[Saved entries]
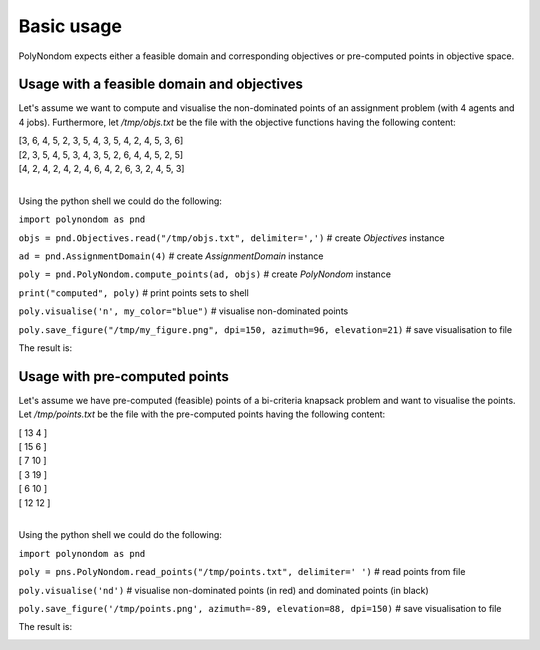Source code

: Basic usage
===========

PolyNondom expects either a feasible domain and corresponding
objectives or pre-computed points in objective space.

Usage with a feasible domain and objectives
++++++++++++++++++++++++++++++++++

Let's assume we want to compute and visualise the non-dominated points
of an assignment problem (with 4 agents and 4 jobs). Furthermore, let
*/tmp/objs.txt* be the file with the objective functions having the
following content:

| [3, 6, 4, 5, 2, 3, 5, 4, 3, 5, 4, 2, 4, 5, 3, 6]
| [2, 3, 5, 4, 5, 3, 4, 3, 5, 2, 6, 4, 4, 5, 2, 5]
| [4, 2, 4, 2, 4, 2, 4, 6, 4, 2, 6, 3, 2, 4, 5, 3]
|
   
Using the python shell we could do the following:

``import polynondom as pnd``

``objs = pnd.Objectives.read("/tmp/objs.txt", delimiter=',')``  # create *Objectives* instance

``ad = pnd.AssignmentDomain(4)`` # create *AssignmentDomain* instance

``poly = pnd.PolyNondom.compute_points(ad, objs)`` # create *PolyNondom* instance

``print("computed", poly)``  # print points sets to shell

``poly.visualise('n', my_color="blue")``  # visualise non-dominated points

``poly.save_figure("/tmp/my_figure.png", dpi=150, azimuth=96, elevation=21)`` # save visualisation to file

The result is:

.. image:: nondom_points.png

Usage with pre-computed points
++++++++++++++++++++++++++++++
   
Let's assume we have pre-computed (feasible) points of a bi-criteria
knapsack problem and want to visualise the points. Let
*/tmp/points.txt* be the file with the pre-computed points having the
following content:

| [ 13 4 ] 
| [ 15 6 ] 
| [ 7 10 ] 
| [ 3 19 ]
| [ 6 10 ]
| [ 12 12 ]
| 

Using the python shell we could do the following:

``import polynondom as pnd``

``poly = pns.PolyNondom.read_points("/tmp/points.txt", delimiter=' ')`` # read points from file

``poly.visualise('nd')`` # visualise non-dominated points (in red) and dominated points (in black)

``poly.save_figure('/tmp/points.png', azimuth=-89, elevation=88, dpi=150)`` # save visualisation to file

The result is:

.. image:: points.png
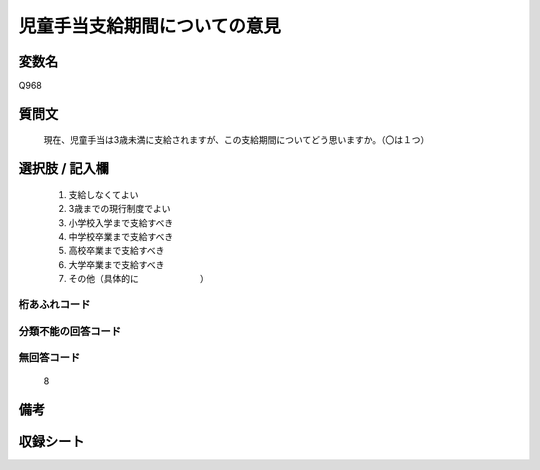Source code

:.. title:: Q968
.. rst-cllass:: item
====================================================================================================
児童手当支給期間についての意見
====================================================================================================

.. rst-class:: varname
変数名
==================

Q968

.. rst-class:: question
質問文
==================


   現在、児童手当は3歳未満に支給されますが、この支給期間についてどう思いますか。（〇は１つ）



.. rst-class:: answer
選択肢 / 記入欄
======================

  
     1. 支給しなくてよい
  
     2. 3歳までの現行制度でよい
  
     3. 小学校入学まで支給すべき
  
     4. 中学校卒業まで支給すべき
  
     5. 高校卒業まで支給すべき
  
     6. 大学卒業まで支給すべき
  
     7. その他（具体的に　　　　　　　）
  



.. rst-class:: overflow
桁あふれコード
-------------------------------
  


.. rst-class:: not_available
分類不能の回答コード
-------------------------------------
  


.. rst-class:: not_available
無回答コード
-------------------------------------
  8


.. rst-class:: bikou
備考
==================



.. rst-class:: include_sheet
収録シート
=======================================
.. hlist::
   :columns: 3
   
   
   * p4_4
   
   


.. index:: Q968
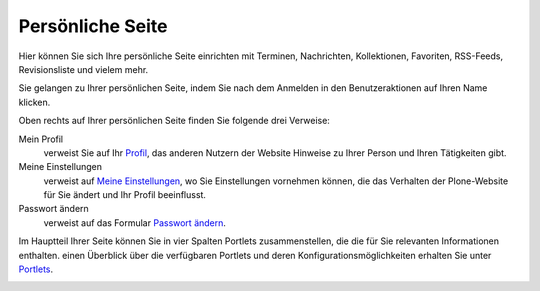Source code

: Persönliche Seite
=================

Hier können Sie sich Ihre persönliche Seite einrichten mit Terminen, Nachrichten, Kollektionen, Favoriten, RSS-Feeds, Revisionsliste und vielem mehr.

Sie gelangen zu Ihrer persönlichen Seite, indem Sie nach dem Anmelden in den Benutzeraktionen auf Ihren Name klicken.

Oben rechts auf Ihrer persönlichen Seite finden Sie folgende drei Verweise:

Mein Profil
 verweist Sie auf Ihr `Profil`_,  das anderen Nutzern der Website Hinweise zu Ihrer Person und Ihren Tätigkeiten gibt.  
Meine Einstellungen
 verweist auf `Meine Einstellungen`_, wo Sie Einstellungen vornehmen können, die das Verhalten der Plone-Website für Sie ändert und Ihr Profil beeinflusst.
Passwort ändern
 verweist auf das Formular `Passwort ändern`_. 

Im Hauptteil Ihrer Seite können Sie in vier Spalten Portlets zusammenstellen, die die für Sie relevanten Informationen enthalten. einen Überblick über die verfügbaren Portlets und deren Konfigurationsmöglichkeiten erhalten Sie unter `Portlets`_.

|Persönliche Seite|

|Persönliche Seite bearbeiten|

.. _`Profil`: http://www.plone-nutzerhandbuch.de/plone-nutzerhandbuch/benutzer-rollen-und-gruppen/personalisierung/profil
.. _`Meine Einstellungen`: http://www.plone-nutzerhandbuch.de/plone-nutzerhandbuch/benutzer-rollen-und-gruppen/personalisierung/meine-einstellungen
.. _`Passwort ändern`: http://www.plone-nutzerhandbuch.de/plone-nutzerhandbuch/benutzer-rollen-und-gruppen/personalisierung/passwort-aendern/
.. _`Portlets`: portlets
.. |Persönliche Seite| image:: dashboard.png/image_preview
.. |Persönliche Seite bearbeiten| image:: dashboard-edit.png/image_preview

- About this task
Return only the lines running from the top of the data to the line that holds "Let's assume we want". Include both of those lines, but skip the pictures.

- Output below
Source code

: Basic usage
===========

PolyNondom expects either a feasible domain and corresponding
objectives or pre-computed points in objective space.

Usage with a feasible domain and objectives
++++++++++++++++++++++++++++++++++

Let's assume we want to compute and visualise the non-dominated points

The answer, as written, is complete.